Work request: For this task, copy all of the data below exactly and skip the pictures.
[Material for the task — start]
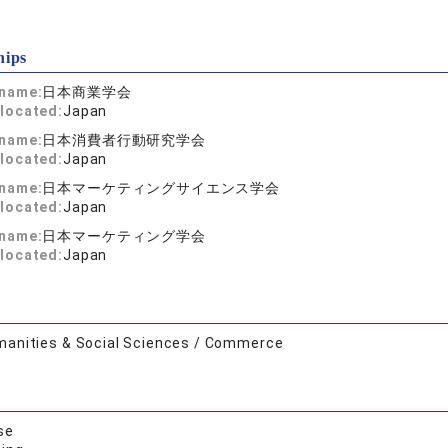
hips
 name:
日本商業学会
located:
Japan
 name:
日本消費者行動研究学会
located:
Japan
 name:
日本マーケティングサイエンス学会
located:
Japan
 name:
日本マーケティング学会
located:
Japan
anities & Social Sciences / Commerce
se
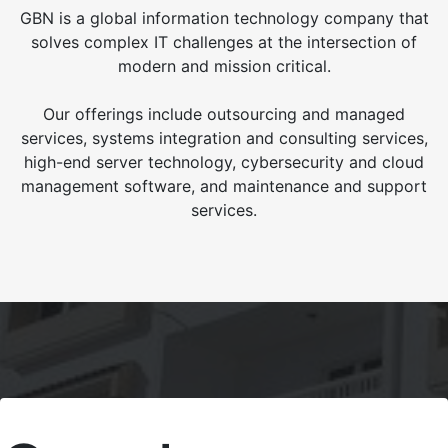
GBN is a global information technology company that
solves complex IT challenges at the intersection of
modern and mission critical.
Our offerings include outsourcing and managed
services, systems integration and consulting services,
high-end server technology, cybersecurity and cloud
management software, and maintenance and support
services.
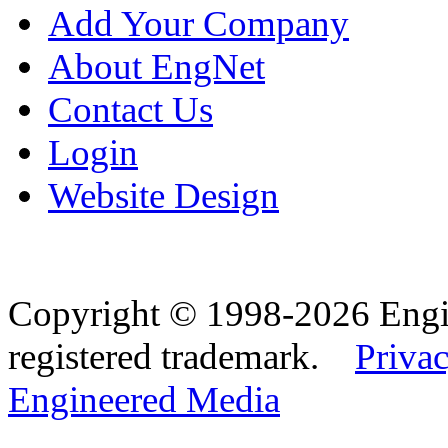
Add Your Company
About EngNet
Contact Us
Login
Website Design
Copyright © 1998-2026 Eng
registered trademark.
Privac
Engineered Media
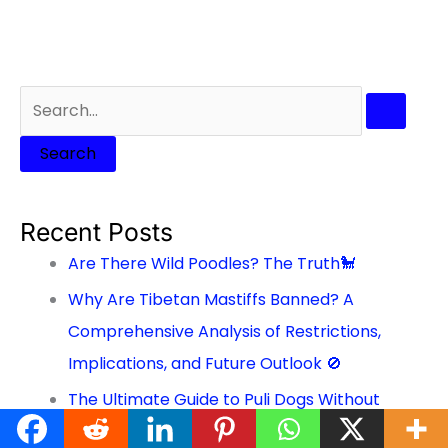
Recent Posts
Are There Wild Poodles? The Truth🐩
Why Are Tibetan Mastiffs Banned? A
Comprehensive Analysis of Restrictions,
Implications, and Future Outlook 🚫
The Ultimate Guide to Puli Dogs Without
Dreads: A Comprehensive Look at this Unique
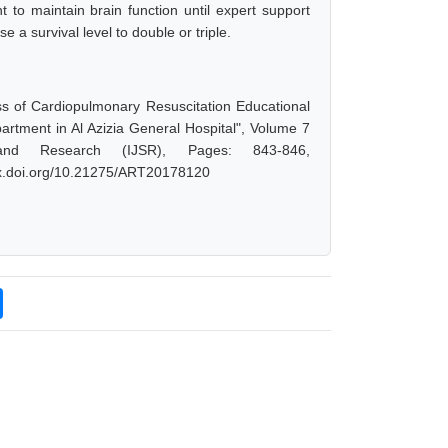
t to maintain brain function until expert support
e a survival level to double or triple.
s of Cardiopulmonary Resuscitation Educational
tment in Al Azizia General Hospital", Volume 7
and Research (IJSR), Pages: 843-846,
/dx.doi.org/10.21275/ART20178120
[Material for the task — finish]
Solution to this task:
hips
 name:
日本商業学会
located:
Japan
 name:
日本消費者行動研究学会
located:
Japan
 name:
日本マーケティングサイエンス学会
located:
Japan
 name:
日本マーケティング学会
located:
Japan
anities & Social Sciences / Commerce
se
GBN is a global information technology company that
solves complex IT challenges at the intersection of
modern and mission critical.
Our offerings include outsourcing and managed
services, systems integration and consulting services,
high-end server technology, cybersecurity and cloud
management software, and maintenance and support
services.
Add Your Company
About EngNet
Contact Us
Login
Website Design
Copyright © 1998-2026 Eng
registered trademark.
Privac
Engineered Media
Recent Posts
Are There Wild Poodles? The Truth🐩
Why Are Tibetan Mastiffs Banned? A
Comprehensive Analysis of Restrictions,
Implications, and Future Outlook 🚫
The Ultimate Guide to Puli Dogs Without
Dreads: A Comprehensive Look at this Unique
t to maintain brain function until expert support
e a survival level to double or triple.
s of Cardiopulmonary Resuscitation Educational
tment in Al Azizia General Hospital", Volume 7
and Research (IJSR), Pages: 843-846,
/dx.doi.org/10.21275/ART20178120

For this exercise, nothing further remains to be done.